All four of the articles highlight a transracial and transcultural adoptive family and do a wonderful job exploring the challenges and blessing of adoption. Make sure you check out the adoption information given on the right hand side of each story, as well as the slide show for each story.
Today I am going to write about the third and fourth articles, and I hope you take the time to read them.
The third article is titled
“Siblings to Strangers- How six people from different places grew into one Family.”
This story is a wonderful one about a family with four children who join their family via adoption…one domestically, one from Brazil and two from Eastern Europe, one of which is of Asian heritage.
I love stories about families like this, because our family is also comprised of members from all over who are now united as one family.
Again, the articles pays attention to both the blessings and the struggles of international adoption, without sugarcoating. This article discusses how one of the family’s sons rejected his new siblings and most everything else upon his arrival home, the difficulty of the wait, the differences in children’s attitudes and outlooks, unexpected learning difficulties and finding a way to help their son, building bonds through family activities and rituals, and how building a sense of family and familiarity takes lots of time and love.
Here is a bit from the end of the article…
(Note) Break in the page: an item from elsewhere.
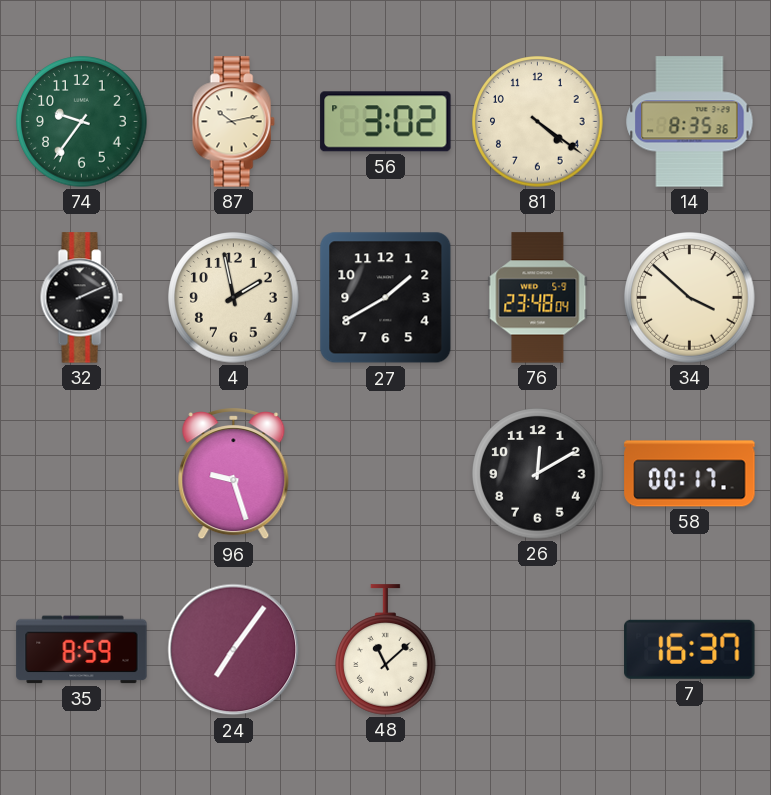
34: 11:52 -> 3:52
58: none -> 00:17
Later, the bright blue sky fades to indigo. The temperature plummets. The Owens gather around the campfire once more.
Chris, Grant and Dulus blow on the orange and blue flames, sending tiny embers up to join the emerging stars.
All six tell stories of when they felt most scared.
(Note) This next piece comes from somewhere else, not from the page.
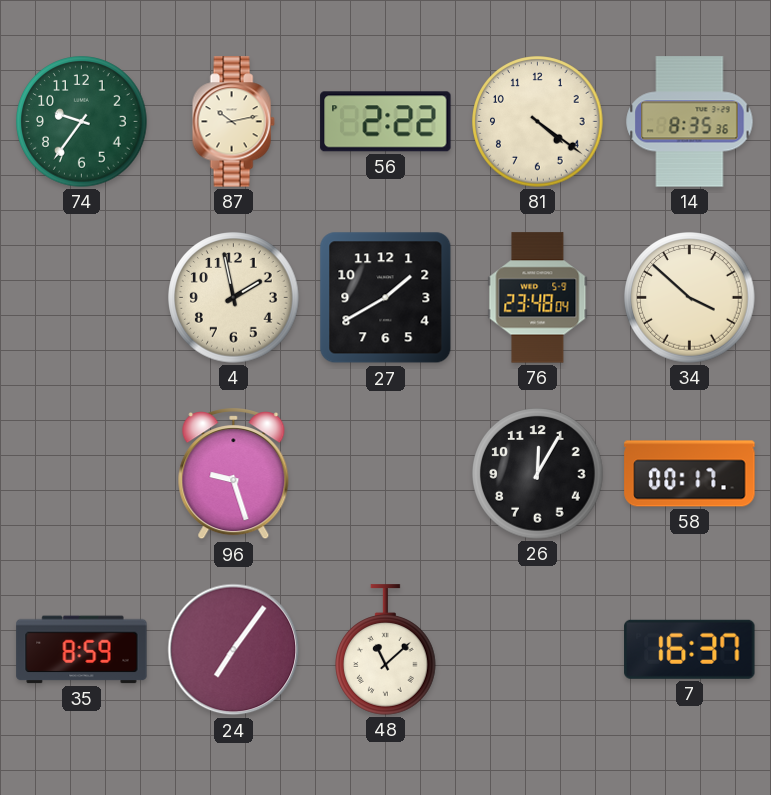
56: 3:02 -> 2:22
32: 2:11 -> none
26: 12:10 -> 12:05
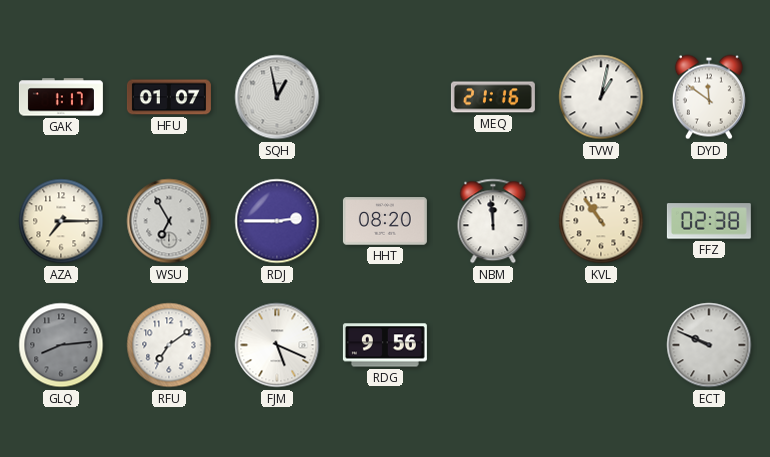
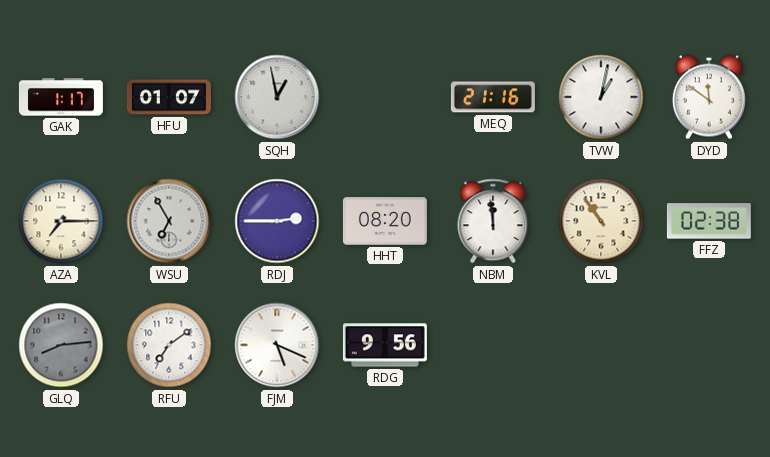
ECT: 9:49 -> none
Grant recites Rudyard Kipling tales.
Dulus, no longer the shy one, recites a guest list for his upcoming 13th birthday party.
Tara's jokes make the whole family laugh like they did on that camping trip six years ago.
Miles and years from that first campfire, the Owens keep returning to the flames that fuel their family bond.
They're older now.
They're different now.
They're closer now.
All the children feel this bond, but Tara's the one old enough to describe it.
"I think about how blessed I am to be in a family like this. …We have what a lot of families don't have.
"Even though we don't have the same blood," she says, wiping tears from her eyes, "I can't imagine our family without one of its members in it."
I love the message of this family and this story…that children can overcome obstacles...that strangers can become family…that love and bonding takes time...and that a transracial, transcultural family can be a strong, loving and united one.